身体所見は、まあまあ大柄で、発熱してて、呼吸数が多くて、脈拍多くて、血圧は保たれていて、SPO2も保たれていると。
かわうそ:SPO2が92%はちょっと低くないですか?老人が92%なら、まあいっかとか考えちゃうかもしれないですけど。
きりん:さすがに27歳の若者には低いですね、たしかに。で、頭頸部では、眼瞼結膜に充血があって黄染はなし。なんか、目を真っ赤にして、はあはあいっている感じです。口腔内に虫歯が多く、咽頭発赤著明ですけど、扁桃腫大はない。頸部のリンパ節をさわっていくと、胸鎖乳突筋に沿って痛い痛いという。でもリンパ節はあんまり腫れていないみたいです。心音は異常なくって、聴診は右下肺と左側胸部に吸気終末にぼそぼそ音がすると。腹部は、右季肋部に圧痛があって…。ややこしくなってきましたね。筋性防御はないけど、肝叩打痛はあって、Murphy徴候はない。CVA叩打痛はないと。
首なのか、肺なのか、お腹なのか?という…。
かわうそ:おなかの所見も出てきたんですか…。もう手に負えないかも…。
きりん:検査結果は、カラーで印刷したのでわかりやすいです。
かわうそ:異常値が赤色になってますね。わざわざありがとうございます。
きりん:いえいえ。白血球が20000以上、好中球優位、血小板が極端に減っていて、凝固が延びている。血沈が0です。腎機能障害もあって、肝逸脱酵素は上昇してないのにビリルビンとALPが高い、と。さらに、Na低くて、CRPが20です。盛りだくさんです。
かわうそ:それはたしかに入院ですね。
きりん:ですね。胸部CTでは胸膜直下に多発浸潤影です。
ここで、あなたの診断は?とくるんです。
かわうそ:この時点で診断つけるんですか?(驚愕)
きりん:そうです(キッパリ)。
まとめると、高度の炎症所見があって、血小板が消費されてる。血沈が亢進してないのが変わってますけど。あと、肝機能が悪くないようなのにビリルビンが上がっている。敗血症のときってビリルビンちょっと高めになる印象があるので、そういうのかなって思います。

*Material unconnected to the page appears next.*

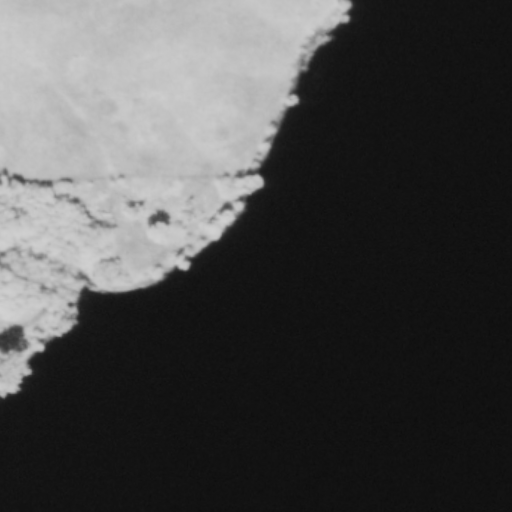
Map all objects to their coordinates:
road: (202, 213)
river: (281, 335)
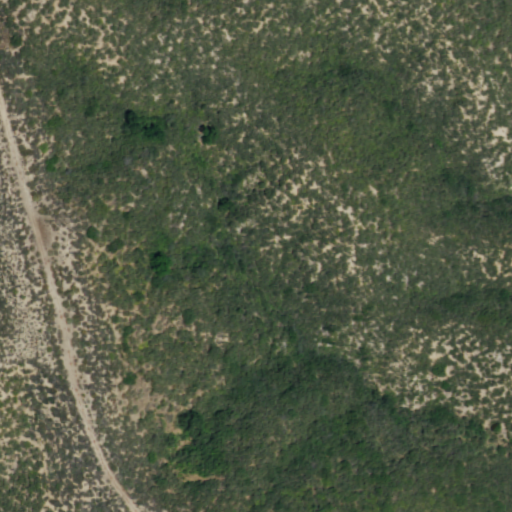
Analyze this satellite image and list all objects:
road: (59, 307)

かわうそ:血栓・塞栓でこういうふうになったのかなって思わせますよね。
きりん:私は胸部CTをみて、これはって思いました。
かわうそ:reversed halo sign みたいですよね。ちょっと中が空洞っぽいというか。
きりん:私はこれみてseptic emboliって思いました。入院させますよね。
かわうそ:なるほど。自分は、結核はやっぱり除外できないなって思います。ニューキノロン出されちゃって、一瞬よくなったっていう経過もありますし。でも、喉が痛いとかはあまり聞かない訴えなんでおかしいかな…。
きりん:結核なら、もうちょっと赤沈がんばれよってなりますね。
かわうそ:それもそうですね。血沈ほとんど計らないんでいまいち感覚つかめませんが、さすがに0ってのはないですね。これは重要な情報そうですね。
きりん:きっと実際のカンファでもこんな感じでもっといろいろ鑑別診断があがってきて、「でも血沈あがってないからね」とかいう会話があったんじゃないですかね。
あとは、血管炎とか考えるべきでしょうか。